Sì perché quel che definisce il nostro migliore adattamento alla realtà non è una perenne lotta fra ragione e sentimento, ma al contrario una feconda integrazione fra questi due aspetti della nostra personalità. Vediamo meglio perché.
Intelligente in che senso?
Tradizionalmente l’intelligenza si è sempre misurata sulla base del rapporto fra determinate prestazioni cognitive rese da un soggetto e la performance madia attesa per età e livello di scolarizzazione. Questa visione standardizzata e unitaria dell’intelligenza è quella che ha ispirato le prime misurazioni basate appunto sul concetto di quoziente di intelligenza o quoziente intellettivo (QUI) (Mackintosh, 1998).
Altri Autori hanno raffinato sempre meglio questo concetto col tempo, evidenziando ad esempio quanto le prestazioni intellettive fossero determinate non soltanto da abilità squisitamente verbali, ma anche da performance più concrete e strategiche afferenti ad altri domini di capacità (Wechsler, 1997).
Negli ultimi anni si è andata molto ridimensionando l’utilità del QI, da solo, di discriminare la effettive capacità intellettive di una persona. Nella valutazione della disabilità intellettiva, ad esempio, l’utilizzo del QI ha mostrato tutti i suoi limiti trattandosi di un’approssimazione piuttosto “teorica” del livello di funzionamento cognitivo spesso tuttavia inadeguata a rispecchiare le effettive capacità/difficoltà del soggetto della real life e le sue capacità residue di adattamento.

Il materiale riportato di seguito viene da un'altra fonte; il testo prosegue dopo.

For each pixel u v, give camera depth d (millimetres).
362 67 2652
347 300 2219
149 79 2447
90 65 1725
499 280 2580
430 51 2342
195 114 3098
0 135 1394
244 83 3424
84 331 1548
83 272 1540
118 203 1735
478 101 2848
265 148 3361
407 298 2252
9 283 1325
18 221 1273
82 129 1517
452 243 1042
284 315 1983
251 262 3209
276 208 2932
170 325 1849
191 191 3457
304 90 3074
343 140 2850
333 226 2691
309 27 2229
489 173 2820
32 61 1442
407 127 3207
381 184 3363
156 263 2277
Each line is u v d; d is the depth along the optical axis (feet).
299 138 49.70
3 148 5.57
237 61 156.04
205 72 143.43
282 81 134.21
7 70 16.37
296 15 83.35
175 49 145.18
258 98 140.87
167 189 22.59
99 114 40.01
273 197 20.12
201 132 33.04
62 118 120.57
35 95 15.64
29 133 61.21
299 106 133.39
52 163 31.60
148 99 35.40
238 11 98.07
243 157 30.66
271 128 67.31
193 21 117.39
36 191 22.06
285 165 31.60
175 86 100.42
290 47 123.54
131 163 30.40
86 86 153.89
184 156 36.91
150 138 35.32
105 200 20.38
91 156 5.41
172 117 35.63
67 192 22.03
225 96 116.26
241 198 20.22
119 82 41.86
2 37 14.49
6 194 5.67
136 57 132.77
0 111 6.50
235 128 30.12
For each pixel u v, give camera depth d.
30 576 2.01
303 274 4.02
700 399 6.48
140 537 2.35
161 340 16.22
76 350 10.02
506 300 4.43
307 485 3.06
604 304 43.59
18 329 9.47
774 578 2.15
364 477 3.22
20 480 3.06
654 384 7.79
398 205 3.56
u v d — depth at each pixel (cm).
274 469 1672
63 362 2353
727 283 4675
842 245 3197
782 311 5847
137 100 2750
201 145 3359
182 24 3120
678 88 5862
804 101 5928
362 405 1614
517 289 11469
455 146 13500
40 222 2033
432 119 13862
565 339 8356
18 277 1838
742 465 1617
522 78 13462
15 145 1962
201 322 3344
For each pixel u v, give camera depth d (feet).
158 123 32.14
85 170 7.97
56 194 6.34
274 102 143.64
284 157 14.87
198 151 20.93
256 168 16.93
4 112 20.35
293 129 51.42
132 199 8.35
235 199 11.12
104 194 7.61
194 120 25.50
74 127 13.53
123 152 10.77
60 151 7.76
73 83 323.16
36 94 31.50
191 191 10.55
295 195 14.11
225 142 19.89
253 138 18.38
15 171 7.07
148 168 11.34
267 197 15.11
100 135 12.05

Ecco perché lo stesso DSM 5 non definisce più la disabilità intellettiva sulla base del QI, ma basandosi sulla severità dell’impairment sul funzionamento adattivo, che è quello che poi determina il grado di supporto necessario (APA, 2014).
Ma, se di capacità di adattamento si tratta, non può sfuggire il fatto che molti del problemi, materiali e immateriali, con i quali ci troviamo a confronto nella vita di ogni giorno non implicano un approccio soltanto razionale, ma chiamano in causa la nostra componente emotiva. Elemento, questo, tutt’altro che marginale, ma una vera e propria risorsa che Mayer e Salovey (1990) prima e Goleman (1995) poi rivalutarono in tempi moderni rendendola addirittura misurabile attraverso test di intelligenza emotiva.

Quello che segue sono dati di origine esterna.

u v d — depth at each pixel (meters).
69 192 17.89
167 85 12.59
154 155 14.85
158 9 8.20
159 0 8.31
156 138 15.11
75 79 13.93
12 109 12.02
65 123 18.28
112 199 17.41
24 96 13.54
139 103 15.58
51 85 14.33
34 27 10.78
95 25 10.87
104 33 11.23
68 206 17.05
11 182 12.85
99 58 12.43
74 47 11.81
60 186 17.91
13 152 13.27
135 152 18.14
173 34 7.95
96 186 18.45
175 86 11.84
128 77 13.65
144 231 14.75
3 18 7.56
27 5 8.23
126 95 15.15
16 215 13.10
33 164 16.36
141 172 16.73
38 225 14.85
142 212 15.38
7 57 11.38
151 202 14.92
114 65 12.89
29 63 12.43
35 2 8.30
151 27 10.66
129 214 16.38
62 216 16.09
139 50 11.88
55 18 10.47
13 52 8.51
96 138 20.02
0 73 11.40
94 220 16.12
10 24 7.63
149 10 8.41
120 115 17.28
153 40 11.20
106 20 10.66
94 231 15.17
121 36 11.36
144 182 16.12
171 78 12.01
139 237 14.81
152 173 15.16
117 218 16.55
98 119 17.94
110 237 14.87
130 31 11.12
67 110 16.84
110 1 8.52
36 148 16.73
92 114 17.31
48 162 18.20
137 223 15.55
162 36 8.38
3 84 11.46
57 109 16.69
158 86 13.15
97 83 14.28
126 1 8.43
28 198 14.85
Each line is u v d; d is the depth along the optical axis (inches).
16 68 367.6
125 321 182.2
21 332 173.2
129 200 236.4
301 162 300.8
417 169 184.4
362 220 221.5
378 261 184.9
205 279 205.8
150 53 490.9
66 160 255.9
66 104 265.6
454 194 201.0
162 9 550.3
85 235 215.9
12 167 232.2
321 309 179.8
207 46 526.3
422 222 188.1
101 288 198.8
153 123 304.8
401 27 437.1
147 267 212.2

Quoziente intellettivo e quoziente emotivo
Quoziente intellettivo e quoziente emotivo sono dunque due aspetti ugualmente importanti per definire le risorse di una persona, anzi l'intelligenza emotiva di Goleman risulta essere spesso un prerequisito fondamentale affinché le capacità razionali e di ragionamento di un individuo possano dispiegarsi e funzionare al meglio.
In altre parole: se non siamo in grado di gestire le nostre emozioni questo può danneggiare anche la nostra capacità di ragionamento logico e razionale.

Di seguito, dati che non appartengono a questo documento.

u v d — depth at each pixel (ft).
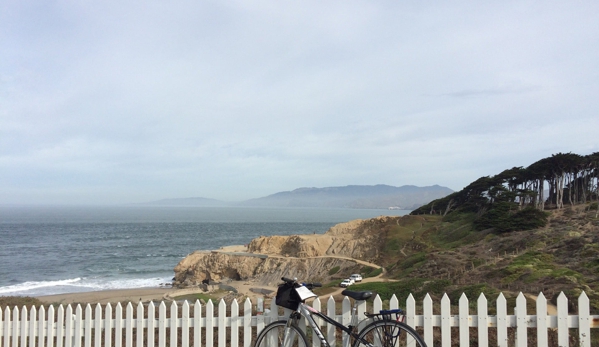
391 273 177.17
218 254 245.04
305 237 267.80
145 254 320.91
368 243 249.55
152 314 22.41
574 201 249.55
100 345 22.94
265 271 238.27
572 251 120.16
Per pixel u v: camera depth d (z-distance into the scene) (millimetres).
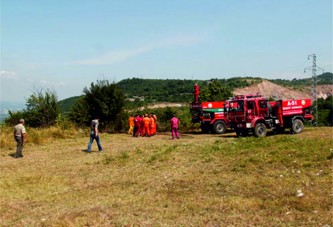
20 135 17859
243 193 8742
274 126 21297
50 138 25266
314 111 67125
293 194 8250
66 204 8938
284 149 13609
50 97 34125
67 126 29500
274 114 21391
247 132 22234
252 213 7176
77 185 11148
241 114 21125
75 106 32625
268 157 12414
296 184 8984
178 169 12172
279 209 7238
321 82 178000
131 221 7125
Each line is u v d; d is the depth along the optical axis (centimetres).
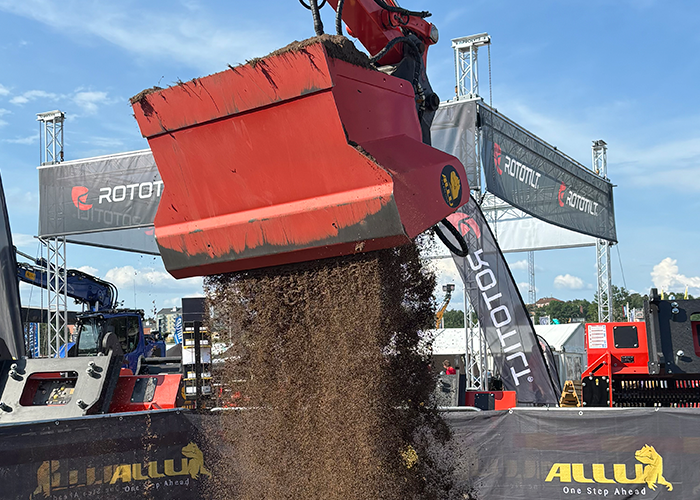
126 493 488
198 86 334
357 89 324
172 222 362
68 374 588
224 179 342
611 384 754
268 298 355
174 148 350
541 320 3519
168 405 592
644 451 488
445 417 464
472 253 1023
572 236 1767
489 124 1073
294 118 315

Ma non solo, il nostro successo personale e sociale nella vita non dipende solo da cosa sappiamo fare in termini razionali, logici, concreti ma anche da come queste nostre reali o potenziali capacità si accordano con i nostri bisogni, le nostre motivazioni, i nostri sentimenti.
Nulla di quanto facciamo è emotivamente neutro e il perseguire e raggiungere un dato obiettivo non è mai dato soltanto da quanto siamo tecnicamente in grado di farlo, ma anche e soprattutto dai significati emotivi e motivazionali che quell’obiettivo assume per noi. Poter beneficiare di tutto questo dipende molto anche dalla nostra intelligenza emozionale.
Quoziente emotivo: una questione di “modulazione”
Essere emotivi non è dunque un difetto, tutt’altro, purché si utilizzi in modo appropriato questa qualità. Goleman afferma che l’intelligenza emozionale inizia anzitutto dalla capacità di essere consapevoli del proprio stato emotivo per poterlo gestire, rimodulare e eventualmente comunicare ad altri.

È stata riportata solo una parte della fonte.